So agents and landlords CAN stop tenants sub-letting
The government says letting agents and landlords can, after all, prevent tenants sub-letting properties, despite apparently saying the reverse in a statement immediately after the Budget earlier this month. On page 51 of the Budget Red Book – the document which is released after the Chancellor makes his Budget speech – the government committed to “make it easier for individuals to sub-let a room through its intention to legislate to prevent the use of clauses in private fixed-term residential tenancy agreements that expressly rule out sub-letting or otherwise sharing space on a short-term basis, and consider extending this prohibition to statutory periodic tenancies.”
However, now Brandon Lewis – currently housing minister – has given further clarification to The Guardian newspaper, which in fact appears to contradict this. His ‘clarification’ says: “Tenants should be able to ask for permission to sublet their home without expecting a blanket refusal in every case – but landlords should also have the right to know who is living in their property. Our proposals would mean a tenant could ask for this permission under the model tenancy agreement, with landlords having the right of refusal offering reasons for that decision and within a reasonable time frame.”
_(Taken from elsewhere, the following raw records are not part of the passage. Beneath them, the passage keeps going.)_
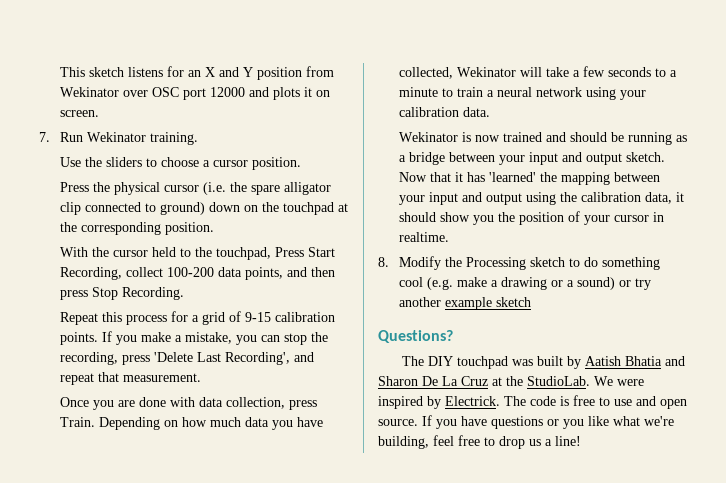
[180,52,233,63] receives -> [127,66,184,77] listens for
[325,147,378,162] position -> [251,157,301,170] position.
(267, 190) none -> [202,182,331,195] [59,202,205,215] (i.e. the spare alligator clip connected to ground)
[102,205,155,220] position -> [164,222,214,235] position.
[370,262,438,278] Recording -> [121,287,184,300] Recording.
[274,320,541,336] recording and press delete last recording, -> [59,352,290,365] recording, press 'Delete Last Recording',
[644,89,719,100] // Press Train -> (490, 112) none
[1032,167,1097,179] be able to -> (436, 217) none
A string of organisations including the Residential Landlords Association and the B&B Association have expressed dismay at the original government proposal.
Paul Shamplina, founder of Landlord Action, says if this policy goes ahead it will thrown up a magnitude of problems in the buy-to-let industry.
“We have never seen so many sub-letting cases going to court because of unscrupulous tenants trying to cream a profit from a property they have rented. We experience continual problems with tenants taking out tenancy agreements and then, in some instances, not even moving into the property themselves, but putting up partitions and sub-letting to as many people as possible” says Shamplina.